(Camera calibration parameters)
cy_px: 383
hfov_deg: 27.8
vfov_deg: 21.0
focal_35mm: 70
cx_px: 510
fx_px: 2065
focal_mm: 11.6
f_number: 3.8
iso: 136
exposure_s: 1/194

--

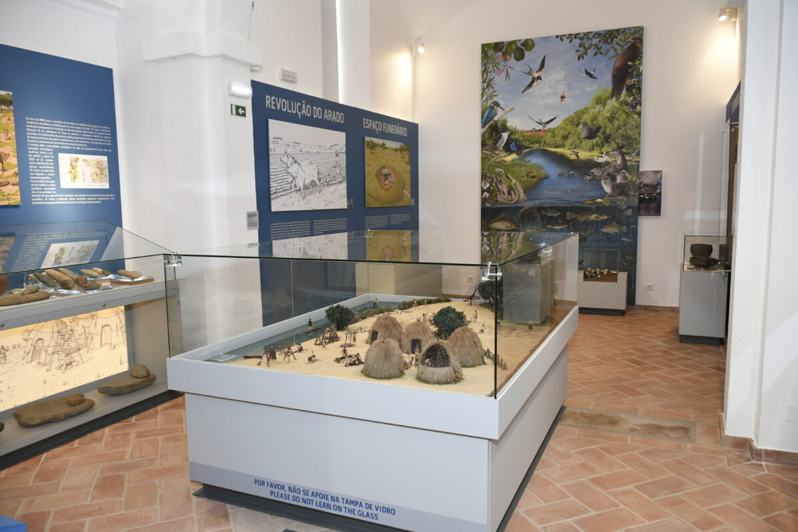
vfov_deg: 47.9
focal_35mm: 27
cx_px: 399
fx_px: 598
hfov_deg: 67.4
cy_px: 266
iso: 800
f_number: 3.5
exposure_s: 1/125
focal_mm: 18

==

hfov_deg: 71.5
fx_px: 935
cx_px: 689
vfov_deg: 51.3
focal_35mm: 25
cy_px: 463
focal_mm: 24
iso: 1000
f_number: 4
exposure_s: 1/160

Brief –
The required answer is the run of lines above, starting at the line with "hfov_deg: 71.5" and ending at the line with "exposure_s: 1/160", reproduced exactly with both ends.

Finished task –
hfov_deg: 71.5
fx_px: 935
cx_px: 689
vfov_deg: 51.3
focal_35mm: 25
cy_px: 463
focal_mm: 24
iso: 1000
f_number: 4
exposure_s: 1/160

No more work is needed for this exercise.